On Sat, 26 Jun 2004, markus wrote:
I have an application that I think was developed using some form of
Borland C with a folder for BIG images with the extension .fre. When I
try to view them they cannot be read even by changing the extension
to jpg, bmp, zip, etc.
I also used some utilities for resource extraction with no success.
I know the images are there and there has to be a way to show and
convert them to a known format. I have seen libjpeg.dll and zlib.dll
in the main application folder along with other dlls.
Please suggest some utility or tell me the way developers usually hide
application jpg images (not icons, etc).
As a developer I have numerous ways of encrypting data. I can use a simple
Caesar cipher. I can reverse the data. I can flip the bits.

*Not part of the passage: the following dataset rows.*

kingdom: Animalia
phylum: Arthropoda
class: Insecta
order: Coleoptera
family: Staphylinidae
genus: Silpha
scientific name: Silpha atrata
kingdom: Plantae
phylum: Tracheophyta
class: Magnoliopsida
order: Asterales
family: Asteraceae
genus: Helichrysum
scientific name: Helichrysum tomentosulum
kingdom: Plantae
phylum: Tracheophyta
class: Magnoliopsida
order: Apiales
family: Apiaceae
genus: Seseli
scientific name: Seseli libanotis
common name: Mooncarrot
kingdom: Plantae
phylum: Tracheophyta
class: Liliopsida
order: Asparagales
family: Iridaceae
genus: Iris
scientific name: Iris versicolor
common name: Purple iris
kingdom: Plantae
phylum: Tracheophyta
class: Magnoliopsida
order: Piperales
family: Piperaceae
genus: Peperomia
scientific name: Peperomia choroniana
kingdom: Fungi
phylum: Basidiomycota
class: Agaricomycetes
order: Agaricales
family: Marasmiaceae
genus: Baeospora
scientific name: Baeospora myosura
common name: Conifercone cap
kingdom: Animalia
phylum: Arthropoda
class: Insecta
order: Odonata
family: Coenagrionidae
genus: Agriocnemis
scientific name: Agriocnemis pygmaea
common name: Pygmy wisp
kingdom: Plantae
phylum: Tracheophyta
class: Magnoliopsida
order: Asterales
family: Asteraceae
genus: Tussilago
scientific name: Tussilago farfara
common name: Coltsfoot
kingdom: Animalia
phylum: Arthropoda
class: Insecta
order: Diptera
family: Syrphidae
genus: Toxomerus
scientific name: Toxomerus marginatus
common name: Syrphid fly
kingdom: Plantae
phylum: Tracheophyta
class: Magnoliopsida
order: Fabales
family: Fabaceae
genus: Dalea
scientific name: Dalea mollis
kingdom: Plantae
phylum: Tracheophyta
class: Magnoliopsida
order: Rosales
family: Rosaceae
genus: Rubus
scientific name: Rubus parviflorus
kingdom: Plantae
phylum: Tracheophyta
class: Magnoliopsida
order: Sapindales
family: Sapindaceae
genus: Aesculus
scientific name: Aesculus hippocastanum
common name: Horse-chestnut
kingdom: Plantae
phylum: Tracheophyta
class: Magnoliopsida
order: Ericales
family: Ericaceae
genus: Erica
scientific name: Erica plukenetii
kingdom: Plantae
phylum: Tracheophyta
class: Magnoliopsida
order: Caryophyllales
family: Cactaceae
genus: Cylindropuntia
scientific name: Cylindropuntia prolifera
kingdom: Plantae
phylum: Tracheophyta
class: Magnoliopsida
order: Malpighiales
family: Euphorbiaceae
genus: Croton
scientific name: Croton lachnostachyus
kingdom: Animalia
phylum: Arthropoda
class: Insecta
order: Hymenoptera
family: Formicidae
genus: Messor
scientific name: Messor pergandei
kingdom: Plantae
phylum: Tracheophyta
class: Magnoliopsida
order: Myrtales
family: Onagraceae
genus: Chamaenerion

I can store it
as char in memory but read/write it as long on a little endian machine
(flips every four bytes). The options are limitless.
Typically, performance and my imagination are the only things limiting how
I can encrypt the data. Obviously, I'm going to pick a method that is easy
to decrypt but that will not be obvious to someone looking at the data.
If might even encrypt the header information differently then the body. Or
I might just encrypt the header and leave the body unaltered.
Are you getting the idea? There is no standard way to do this. Being
non-standard is part of the security. Mystery makes your job harder so I'm
going to pick something that I have not seen before or I'm going to
combine two methods I have seen before to come up with something new.
More importantly, why would the developer use a non-standard format for
their image data? Could it be that they don't want you to decrypt the
images? By helping you wouldn't I be hurting the developer? Why wouldn't I
want to help the developer by not helping you?
I would hope that other developers would respect my choice to encrypt the
data and not help someone steal my images.